Wednesday, April 24, 2013

China’s Recovery Falters as Manufacturing Growth Cools

China’s manufacturing is expanding at a slower pace this month on weakness in global and domestic demand, fueling concern that the world’s second-biggest economy is faltering.


The preliminary reading of 50.5 for a Purchasing Managers’ Index (EC11CHPM) released by HSBC Holdings Plc and Markit Economics compared with a final 51.6 for March. The number was also below the median 51.5 estimate in a Bloomberg News survey of 11 analysts.

A reading above 50 indicates expansion.

China’s stocks slumped as the data provided further evidence of an economic slowdown after weaker-than-estimated numbers for gross domestic product last week prompted banks including Goldman Sachs Group Inc. to cut full-year forecasts.

In Washington, central bank Governor Zhou Xiaochuan said April 20 that a 7.7 percent first-quarter expansion was reasonable and “normal,” highlighting reduced expectations after 10 percent- plus rates during the past decade.

“This paints a picture of a continued painfully slow recovery for China’s manufacturing sector,” said Yao Wei, a Societe Generale SA economist based in Hong Kong.

“The government needs to help translate the easy liquidity conditions into real growth.” President Xi Jinping’s officials are grappling with constraints on export demand, property-market overheating, the risks associated with a surge in so-called shadow banking, and weakness in consumption because of a campaign to rein in official perks such as spending on banquets.

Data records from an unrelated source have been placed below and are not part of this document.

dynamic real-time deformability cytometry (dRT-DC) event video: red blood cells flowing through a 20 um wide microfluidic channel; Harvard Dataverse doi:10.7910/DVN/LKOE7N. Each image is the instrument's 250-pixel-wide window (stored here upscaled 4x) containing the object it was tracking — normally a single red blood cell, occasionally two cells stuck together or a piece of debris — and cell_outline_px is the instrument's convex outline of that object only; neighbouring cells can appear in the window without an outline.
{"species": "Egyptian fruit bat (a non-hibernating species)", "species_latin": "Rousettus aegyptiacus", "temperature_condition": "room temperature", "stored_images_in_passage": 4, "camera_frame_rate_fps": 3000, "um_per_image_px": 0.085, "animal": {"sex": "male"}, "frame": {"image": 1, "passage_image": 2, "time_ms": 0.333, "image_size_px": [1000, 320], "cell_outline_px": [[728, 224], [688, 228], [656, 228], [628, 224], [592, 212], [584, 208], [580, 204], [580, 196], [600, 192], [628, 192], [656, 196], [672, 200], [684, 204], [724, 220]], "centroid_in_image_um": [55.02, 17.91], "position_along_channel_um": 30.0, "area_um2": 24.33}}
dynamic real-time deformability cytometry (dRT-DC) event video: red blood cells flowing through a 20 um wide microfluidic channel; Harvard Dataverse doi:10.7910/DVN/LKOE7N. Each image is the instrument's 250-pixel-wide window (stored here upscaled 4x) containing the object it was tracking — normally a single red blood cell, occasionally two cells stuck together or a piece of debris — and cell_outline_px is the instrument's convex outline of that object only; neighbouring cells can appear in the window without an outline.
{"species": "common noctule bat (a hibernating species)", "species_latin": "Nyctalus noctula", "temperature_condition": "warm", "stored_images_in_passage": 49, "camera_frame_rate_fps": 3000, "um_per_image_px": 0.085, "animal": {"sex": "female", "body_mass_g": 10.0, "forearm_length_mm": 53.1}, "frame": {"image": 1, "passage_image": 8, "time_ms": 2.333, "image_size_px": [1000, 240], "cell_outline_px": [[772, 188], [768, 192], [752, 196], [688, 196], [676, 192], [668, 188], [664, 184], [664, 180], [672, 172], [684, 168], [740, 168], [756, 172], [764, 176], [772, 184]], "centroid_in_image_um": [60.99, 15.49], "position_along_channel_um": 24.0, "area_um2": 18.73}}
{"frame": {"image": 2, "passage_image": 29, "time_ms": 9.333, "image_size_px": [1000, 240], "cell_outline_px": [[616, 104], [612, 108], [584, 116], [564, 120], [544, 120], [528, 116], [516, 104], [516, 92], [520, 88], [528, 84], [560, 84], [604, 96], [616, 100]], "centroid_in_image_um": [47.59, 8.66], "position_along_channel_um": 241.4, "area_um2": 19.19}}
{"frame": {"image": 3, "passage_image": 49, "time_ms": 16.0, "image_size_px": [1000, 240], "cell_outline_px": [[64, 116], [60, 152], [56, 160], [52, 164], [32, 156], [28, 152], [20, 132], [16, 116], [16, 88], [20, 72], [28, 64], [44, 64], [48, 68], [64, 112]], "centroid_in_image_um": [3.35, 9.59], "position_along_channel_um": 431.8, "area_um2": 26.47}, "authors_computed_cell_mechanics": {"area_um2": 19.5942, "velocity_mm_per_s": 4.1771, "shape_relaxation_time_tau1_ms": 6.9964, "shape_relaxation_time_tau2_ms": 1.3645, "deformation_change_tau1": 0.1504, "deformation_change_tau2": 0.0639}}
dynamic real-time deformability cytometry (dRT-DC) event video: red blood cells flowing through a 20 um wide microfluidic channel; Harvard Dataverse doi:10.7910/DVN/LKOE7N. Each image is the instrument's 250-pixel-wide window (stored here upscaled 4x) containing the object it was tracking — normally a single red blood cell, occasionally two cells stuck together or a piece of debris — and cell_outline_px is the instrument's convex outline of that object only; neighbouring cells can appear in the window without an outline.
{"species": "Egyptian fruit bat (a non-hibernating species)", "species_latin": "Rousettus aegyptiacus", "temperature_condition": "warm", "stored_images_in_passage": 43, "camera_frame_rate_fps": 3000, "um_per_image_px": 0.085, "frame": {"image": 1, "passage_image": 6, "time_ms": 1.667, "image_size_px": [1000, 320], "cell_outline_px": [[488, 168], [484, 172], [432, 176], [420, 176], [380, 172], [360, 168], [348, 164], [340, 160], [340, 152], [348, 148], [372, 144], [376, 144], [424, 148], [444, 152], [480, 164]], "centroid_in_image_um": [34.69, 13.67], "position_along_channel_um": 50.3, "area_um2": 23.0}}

The Shanghai Composite Index fell 2.6 percent, the biggest decline in three weeks.

European Contraction

Euro-area services and manufacturing output contracted for a 15th month in April as the currency bloc struggled to emerge from a recession, a report showed today.

In the U.S., the Commerce Department is forecast to report new home sales improved in March, a Bloomberg News survey of economists showed.

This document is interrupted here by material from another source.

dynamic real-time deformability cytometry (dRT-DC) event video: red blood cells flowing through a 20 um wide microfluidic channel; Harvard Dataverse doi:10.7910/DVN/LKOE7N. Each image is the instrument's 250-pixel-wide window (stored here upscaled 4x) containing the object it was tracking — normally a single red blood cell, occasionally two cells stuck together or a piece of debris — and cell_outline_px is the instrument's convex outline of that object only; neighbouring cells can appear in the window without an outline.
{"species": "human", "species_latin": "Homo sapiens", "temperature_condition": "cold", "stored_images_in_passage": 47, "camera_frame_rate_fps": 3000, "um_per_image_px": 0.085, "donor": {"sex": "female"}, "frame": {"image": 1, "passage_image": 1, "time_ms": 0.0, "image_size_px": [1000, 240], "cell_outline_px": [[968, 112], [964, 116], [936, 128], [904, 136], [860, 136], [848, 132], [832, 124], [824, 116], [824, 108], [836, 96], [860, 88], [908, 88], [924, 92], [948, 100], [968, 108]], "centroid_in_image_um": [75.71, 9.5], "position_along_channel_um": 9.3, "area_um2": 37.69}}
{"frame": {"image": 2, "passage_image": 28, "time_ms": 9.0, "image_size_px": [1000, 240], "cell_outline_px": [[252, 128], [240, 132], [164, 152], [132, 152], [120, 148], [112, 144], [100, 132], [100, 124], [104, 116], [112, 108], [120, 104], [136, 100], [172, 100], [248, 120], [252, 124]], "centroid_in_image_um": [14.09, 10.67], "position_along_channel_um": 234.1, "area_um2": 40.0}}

In China, first-quarter growth slipped from a 7.9 percent annual pace in the final three months of last year, with bird flu in Shanghai and Zhejiang and an earthquake in Sichuan now adding to the challenges for officials.

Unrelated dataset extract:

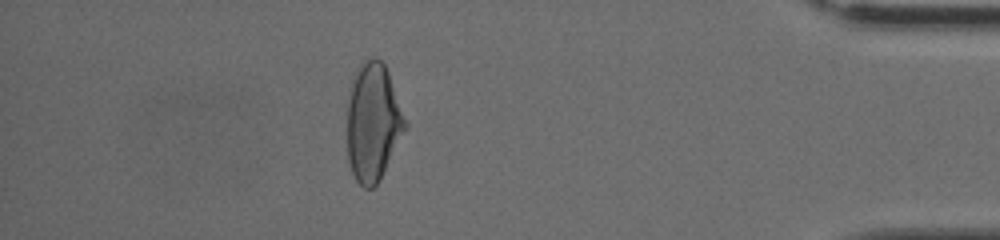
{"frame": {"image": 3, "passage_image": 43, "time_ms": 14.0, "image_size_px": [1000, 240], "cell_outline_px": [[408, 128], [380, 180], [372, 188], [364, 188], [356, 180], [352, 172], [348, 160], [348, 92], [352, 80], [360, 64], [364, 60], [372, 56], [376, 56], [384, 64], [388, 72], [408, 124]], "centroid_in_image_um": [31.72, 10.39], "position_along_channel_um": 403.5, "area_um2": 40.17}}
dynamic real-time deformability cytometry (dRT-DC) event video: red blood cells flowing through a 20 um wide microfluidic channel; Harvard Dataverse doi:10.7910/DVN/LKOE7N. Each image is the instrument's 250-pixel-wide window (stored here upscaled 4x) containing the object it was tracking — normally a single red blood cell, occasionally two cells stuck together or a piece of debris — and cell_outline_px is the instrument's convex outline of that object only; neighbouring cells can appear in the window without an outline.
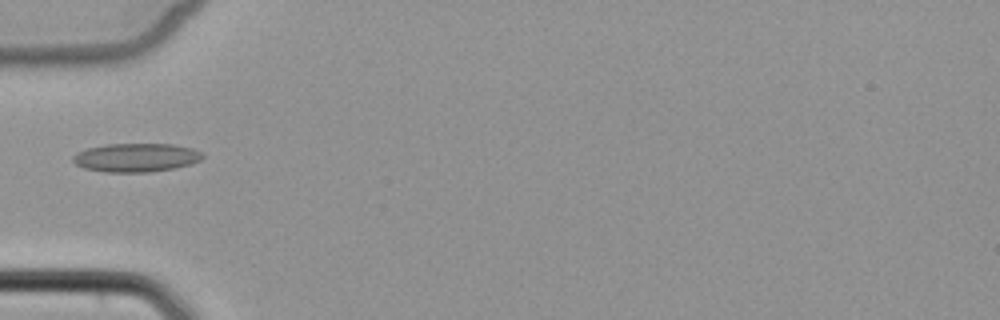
{"species": "common noctule bat (a hibernating species)", "species_latin": "Nyctalus noctula", "temperature_condition": "cold", "stored_images_in_passage": 5, "camera_frame_rate_fps": 3000, "um_per_image_px": 0.085, "animal": {"sex": "female", "body_mass_g": 22.7, "forearm_length_mm": 54.2}, "frame": {"image": 1, "passage_image": 4, "time_ms": 4.667, "image_size_px": [1000, 320], "cell_outline_px": [[204, 156], [200, 160], [192, 164], [176, 168], [148, 172], [104, 172], [84, 168], [76, 164], [72, 160], [72, 156], [76, 152], [88, 148], [108, 144], [172, 144], [192, 148], [204, 152]], "centroid_in_image_um": [11.59, 13.39], "position_along_channel_um": 73.4, "area_um2": 21.79}}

“This has been a very narrowly based recovery, predominantly driven by infrastructure investment, but now even infrastructure investment is also apparently slowing down,” said Tao Dong, head of Asia economics excluding Japan at Credit Suisse Group AG in Hong Kong.

Cutting Forecasts

Goldman Sachs, Royal Bank of Scotland Plc and JPMorgan Chase & Co. last week cut estimates for 2013 expansion to 7.8 percent. That would be the same as 2012’s pace, which was the weakest in 13 years. Today’s data show that weakness in demand, including for exports, is starting to weigh on employment in manufacturing, HSBC said in a statement.

The preliminary report is based on 85 percent to 90 percent of responses to a monthly survey of purchasing executives at more than 420 companies.

“Beijing is expected to respond strongly to sustain the economic recovery by increasing efforts to boost domestic investment and consumption in the coming months,” said Qu Hongbin, chief China economist with HSBC in Hong Kong.

Investors are assessing where the nation’s growth rate may settle as the working-age population declines, labor costs and incomes rise and officials wrestle with the environmental toll from polluting factories.

The answer may be determined partly by the speed of efforts to tackle state monopolies and open the economy to more market forces.

“China’s undergoing economic restructuring, which sometimes is not in lockstep with growth,” Zhou said in an interview on April 20. “We need to sacrifice short-term growth for the purposes of reforms and structural adjustments.”